Luke waited for him at the edge of the crowd outside, with the shoes tied together and thrown casually around his neck.

“My hero!” Luke said, giving Otis a kiss on the lips.

“You’re my hero for saving those shoes,” Otis said, taking them from Luke and sliding them onto his feet.





Chapter 31

Lizzie

Lizzie leaned in to shout-whisper to Madison. “Where are Otis and Luke?”

Madison shrugged and kept dancing. Thank god for Madison. Through the majority of the prom she’d kept Lizzie laughing and dancing and thinking about things besides getting stood up.

She would shake and shimmy her blues away until she got some concrete information about what happened with Mystery Boy. She’d keep dancing for the rest of her life if she had to, just to keep the sad thoughts at bay.

As one song moved into the next, Lizzie heard a crack and a whoosh from somewhere at the perimeter of the dance floor. She tried to stand on her tiptoes to see over the heads of the people around her, but it was no use.

Someone screamed, which seemed odd to Lizzie, that whatever was happening hadn’t made more people scream. Lizzie spun in a quick circle but couldn’t locate where the sound was coming from.

But then she saw it.

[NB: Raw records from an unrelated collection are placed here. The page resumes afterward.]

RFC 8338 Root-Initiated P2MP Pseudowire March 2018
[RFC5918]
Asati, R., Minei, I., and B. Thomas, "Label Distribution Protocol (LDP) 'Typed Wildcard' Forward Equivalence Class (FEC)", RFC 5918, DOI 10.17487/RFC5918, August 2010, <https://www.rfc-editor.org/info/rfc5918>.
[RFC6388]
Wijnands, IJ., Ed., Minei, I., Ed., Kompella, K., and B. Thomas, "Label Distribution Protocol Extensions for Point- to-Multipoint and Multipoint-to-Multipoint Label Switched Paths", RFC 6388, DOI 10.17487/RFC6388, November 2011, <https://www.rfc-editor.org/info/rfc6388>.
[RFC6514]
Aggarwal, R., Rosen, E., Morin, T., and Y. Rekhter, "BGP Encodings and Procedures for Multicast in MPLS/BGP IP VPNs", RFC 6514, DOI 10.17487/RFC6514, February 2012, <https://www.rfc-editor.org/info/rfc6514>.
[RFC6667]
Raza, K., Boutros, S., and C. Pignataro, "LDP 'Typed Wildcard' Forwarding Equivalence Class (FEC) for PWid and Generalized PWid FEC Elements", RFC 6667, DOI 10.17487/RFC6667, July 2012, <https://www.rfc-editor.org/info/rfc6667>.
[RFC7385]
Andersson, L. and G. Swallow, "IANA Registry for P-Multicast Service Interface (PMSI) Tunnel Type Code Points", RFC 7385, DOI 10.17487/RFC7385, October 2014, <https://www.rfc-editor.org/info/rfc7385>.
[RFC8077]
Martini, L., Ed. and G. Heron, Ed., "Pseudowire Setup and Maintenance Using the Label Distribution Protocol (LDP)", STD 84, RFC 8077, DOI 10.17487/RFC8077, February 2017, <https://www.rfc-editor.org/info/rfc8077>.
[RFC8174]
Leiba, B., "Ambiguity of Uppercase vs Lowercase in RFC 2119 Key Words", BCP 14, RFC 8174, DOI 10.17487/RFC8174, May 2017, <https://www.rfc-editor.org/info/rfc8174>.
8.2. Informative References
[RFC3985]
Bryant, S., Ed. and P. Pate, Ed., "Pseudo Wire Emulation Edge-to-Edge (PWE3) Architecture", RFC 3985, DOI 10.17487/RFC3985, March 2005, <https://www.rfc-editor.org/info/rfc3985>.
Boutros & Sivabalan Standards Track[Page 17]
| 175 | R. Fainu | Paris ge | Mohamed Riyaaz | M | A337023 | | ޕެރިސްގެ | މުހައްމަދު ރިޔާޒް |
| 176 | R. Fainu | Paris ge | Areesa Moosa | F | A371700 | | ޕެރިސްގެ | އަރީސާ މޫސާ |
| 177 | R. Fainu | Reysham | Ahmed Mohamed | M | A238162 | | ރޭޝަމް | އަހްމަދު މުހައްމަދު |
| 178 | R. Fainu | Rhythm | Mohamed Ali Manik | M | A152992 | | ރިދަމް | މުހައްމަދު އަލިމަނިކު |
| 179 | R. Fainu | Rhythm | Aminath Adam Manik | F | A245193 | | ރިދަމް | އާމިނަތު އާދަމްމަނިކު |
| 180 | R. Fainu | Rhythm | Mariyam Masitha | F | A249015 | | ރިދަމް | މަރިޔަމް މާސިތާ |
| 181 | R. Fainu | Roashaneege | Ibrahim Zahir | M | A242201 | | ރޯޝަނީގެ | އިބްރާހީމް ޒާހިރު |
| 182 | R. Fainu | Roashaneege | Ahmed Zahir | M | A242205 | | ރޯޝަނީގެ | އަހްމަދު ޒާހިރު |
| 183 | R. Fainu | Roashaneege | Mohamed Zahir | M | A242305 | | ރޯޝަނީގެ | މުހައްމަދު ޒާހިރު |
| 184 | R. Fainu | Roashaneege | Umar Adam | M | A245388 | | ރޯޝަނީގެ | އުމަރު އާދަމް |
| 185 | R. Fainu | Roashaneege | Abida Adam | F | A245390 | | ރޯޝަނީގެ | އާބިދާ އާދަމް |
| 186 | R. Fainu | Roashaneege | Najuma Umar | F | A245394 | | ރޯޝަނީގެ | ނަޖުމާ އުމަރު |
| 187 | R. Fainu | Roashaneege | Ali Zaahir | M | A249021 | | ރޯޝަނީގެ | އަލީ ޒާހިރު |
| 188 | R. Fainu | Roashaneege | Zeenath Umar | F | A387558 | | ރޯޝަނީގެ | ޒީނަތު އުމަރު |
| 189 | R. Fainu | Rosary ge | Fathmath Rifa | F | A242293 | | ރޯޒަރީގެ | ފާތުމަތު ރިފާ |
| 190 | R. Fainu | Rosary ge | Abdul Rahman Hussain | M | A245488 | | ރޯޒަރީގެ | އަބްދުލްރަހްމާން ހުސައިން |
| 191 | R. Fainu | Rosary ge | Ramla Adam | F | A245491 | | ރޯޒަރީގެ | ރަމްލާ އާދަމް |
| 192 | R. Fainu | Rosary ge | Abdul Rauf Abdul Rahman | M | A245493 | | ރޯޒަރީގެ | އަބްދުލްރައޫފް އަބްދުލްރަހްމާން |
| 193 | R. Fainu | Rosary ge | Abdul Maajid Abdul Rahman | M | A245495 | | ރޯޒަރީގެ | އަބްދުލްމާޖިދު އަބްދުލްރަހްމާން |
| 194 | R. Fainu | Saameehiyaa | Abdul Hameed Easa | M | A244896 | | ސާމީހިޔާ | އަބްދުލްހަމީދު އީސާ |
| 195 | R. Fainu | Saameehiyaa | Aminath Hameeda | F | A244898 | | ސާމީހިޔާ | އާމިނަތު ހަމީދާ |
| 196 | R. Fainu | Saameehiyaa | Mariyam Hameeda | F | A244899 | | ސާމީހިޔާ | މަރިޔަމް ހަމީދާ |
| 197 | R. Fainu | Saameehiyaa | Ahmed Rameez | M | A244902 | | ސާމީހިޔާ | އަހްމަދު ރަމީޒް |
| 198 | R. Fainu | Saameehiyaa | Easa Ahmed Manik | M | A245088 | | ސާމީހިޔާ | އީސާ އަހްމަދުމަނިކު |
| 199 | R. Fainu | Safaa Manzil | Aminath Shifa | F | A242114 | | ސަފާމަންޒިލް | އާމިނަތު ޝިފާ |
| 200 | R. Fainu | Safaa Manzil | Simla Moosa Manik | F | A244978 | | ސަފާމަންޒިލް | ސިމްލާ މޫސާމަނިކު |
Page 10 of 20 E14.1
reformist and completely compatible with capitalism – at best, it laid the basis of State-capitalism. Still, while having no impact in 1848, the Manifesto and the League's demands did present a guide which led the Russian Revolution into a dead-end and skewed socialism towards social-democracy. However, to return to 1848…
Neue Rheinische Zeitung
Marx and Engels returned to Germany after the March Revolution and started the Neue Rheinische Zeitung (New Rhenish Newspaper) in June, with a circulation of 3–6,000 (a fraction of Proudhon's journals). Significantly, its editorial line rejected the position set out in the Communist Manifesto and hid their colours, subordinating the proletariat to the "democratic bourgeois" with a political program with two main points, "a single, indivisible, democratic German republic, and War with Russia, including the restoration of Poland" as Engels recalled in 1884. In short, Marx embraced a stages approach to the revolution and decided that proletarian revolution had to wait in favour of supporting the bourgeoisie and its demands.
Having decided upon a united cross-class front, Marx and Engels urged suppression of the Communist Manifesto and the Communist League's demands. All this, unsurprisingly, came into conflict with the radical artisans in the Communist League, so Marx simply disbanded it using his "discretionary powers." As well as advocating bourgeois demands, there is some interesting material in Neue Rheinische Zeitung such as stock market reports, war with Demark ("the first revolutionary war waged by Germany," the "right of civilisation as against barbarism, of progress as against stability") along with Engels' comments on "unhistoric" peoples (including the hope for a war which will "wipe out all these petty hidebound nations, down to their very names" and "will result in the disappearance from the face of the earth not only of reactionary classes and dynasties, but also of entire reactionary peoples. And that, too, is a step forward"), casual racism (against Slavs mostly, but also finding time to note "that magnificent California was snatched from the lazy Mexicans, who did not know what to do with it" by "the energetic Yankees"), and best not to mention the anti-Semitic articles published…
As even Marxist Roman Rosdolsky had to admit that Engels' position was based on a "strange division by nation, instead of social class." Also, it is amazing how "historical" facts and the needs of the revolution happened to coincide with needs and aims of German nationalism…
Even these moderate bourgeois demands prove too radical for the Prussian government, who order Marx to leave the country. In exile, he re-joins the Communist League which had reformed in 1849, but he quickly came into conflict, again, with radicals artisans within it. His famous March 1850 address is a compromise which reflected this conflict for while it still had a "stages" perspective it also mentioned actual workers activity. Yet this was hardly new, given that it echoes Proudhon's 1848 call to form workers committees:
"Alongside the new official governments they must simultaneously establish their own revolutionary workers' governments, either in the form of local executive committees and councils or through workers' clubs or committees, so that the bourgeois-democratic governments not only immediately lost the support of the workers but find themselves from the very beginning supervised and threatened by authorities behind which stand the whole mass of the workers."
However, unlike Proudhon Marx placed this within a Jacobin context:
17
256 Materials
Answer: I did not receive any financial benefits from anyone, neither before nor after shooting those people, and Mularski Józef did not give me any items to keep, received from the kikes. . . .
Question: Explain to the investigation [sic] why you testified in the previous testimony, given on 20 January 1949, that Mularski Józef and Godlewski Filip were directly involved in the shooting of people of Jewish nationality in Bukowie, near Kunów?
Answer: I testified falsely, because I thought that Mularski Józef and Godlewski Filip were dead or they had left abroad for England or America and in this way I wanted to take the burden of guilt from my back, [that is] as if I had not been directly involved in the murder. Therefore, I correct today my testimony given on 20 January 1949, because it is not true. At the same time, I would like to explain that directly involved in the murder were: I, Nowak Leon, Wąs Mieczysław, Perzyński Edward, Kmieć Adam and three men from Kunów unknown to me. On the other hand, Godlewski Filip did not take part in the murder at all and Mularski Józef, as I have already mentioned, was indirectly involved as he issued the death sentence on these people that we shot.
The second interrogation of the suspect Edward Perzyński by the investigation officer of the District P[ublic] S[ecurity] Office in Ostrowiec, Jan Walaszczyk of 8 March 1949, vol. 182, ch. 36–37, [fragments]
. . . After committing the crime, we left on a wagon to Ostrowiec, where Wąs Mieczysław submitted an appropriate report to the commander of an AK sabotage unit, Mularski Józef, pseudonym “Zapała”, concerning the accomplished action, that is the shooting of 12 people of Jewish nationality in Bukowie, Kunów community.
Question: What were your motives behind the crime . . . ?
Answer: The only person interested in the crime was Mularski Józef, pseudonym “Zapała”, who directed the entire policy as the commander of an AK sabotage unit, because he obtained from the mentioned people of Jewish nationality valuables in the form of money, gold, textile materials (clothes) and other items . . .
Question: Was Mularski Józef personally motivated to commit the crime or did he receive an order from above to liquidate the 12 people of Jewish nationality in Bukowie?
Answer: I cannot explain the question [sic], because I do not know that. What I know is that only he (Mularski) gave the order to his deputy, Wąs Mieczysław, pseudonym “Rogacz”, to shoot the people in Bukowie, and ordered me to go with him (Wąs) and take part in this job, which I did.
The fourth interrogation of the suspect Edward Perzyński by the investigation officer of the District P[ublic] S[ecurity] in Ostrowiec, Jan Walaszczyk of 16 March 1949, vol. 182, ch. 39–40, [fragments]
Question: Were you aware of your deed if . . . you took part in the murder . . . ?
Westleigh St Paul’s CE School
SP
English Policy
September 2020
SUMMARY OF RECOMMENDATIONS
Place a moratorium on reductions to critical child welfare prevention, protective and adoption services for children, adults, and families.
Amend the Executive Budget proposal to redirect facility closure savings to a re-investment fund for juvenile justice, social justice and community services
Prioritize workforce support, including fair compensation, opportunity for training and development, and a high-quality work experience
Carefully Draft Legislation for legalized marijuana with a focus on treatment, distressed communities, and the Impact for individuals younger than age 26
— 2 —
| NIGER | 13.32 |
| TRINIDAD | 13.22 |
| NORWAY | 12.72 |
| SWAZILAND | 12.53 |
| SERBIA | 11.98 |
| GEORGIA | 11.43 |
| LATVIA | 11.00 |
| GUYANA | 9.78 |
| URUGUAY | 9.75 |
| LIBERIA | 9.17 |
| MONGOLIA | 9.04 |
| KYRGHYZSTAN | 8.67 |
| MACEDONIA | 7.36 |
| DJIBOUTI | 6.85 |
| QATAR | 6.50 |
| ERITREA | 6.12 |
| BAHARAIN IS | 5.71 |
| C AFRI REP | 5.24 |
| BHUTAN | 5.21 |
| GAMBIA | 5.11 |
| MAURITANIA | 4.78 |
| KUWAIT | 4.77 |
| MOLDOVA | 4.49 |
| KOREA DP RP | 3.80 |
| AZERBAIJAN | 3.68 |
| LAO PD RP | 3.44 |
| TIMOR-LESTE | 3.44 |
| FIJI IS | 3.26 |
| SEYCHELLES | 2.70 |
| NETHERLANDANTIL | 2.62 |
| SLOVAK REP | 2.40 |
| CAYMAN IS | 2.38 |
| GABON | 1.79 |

There was water gushing from every direction in multiple places along one wall. It was like geysers had spouted from behind the wall and ceiling, and it was raining on one half of the room.

Lizzie ran to their table where she’d left the clutch her mom had lent her with her precious phone inside. It could not drown; that would be one more terrible thing in a night of terrible things.

Madison ran after her, skidding and slipping on the wide legs of her jumpsuit and nearly pulling them both down in a heap. Lizzie grabbed her clutch from the table. It had only gotten dripped on by that point, and she shoved it down the front of her dress just as another geyser broke above her.

This time she did slip, and she and Madison both ended up in a heap on the soaked carpet.

“Did you get your phone?” Madison asked, almost having to yell over the sound of rushing water.

“Yes!” Lizzie said, pointing at her boobs. “Did you?”

Madison shook her head. “It’s under the table! I’m gonna crawl over.”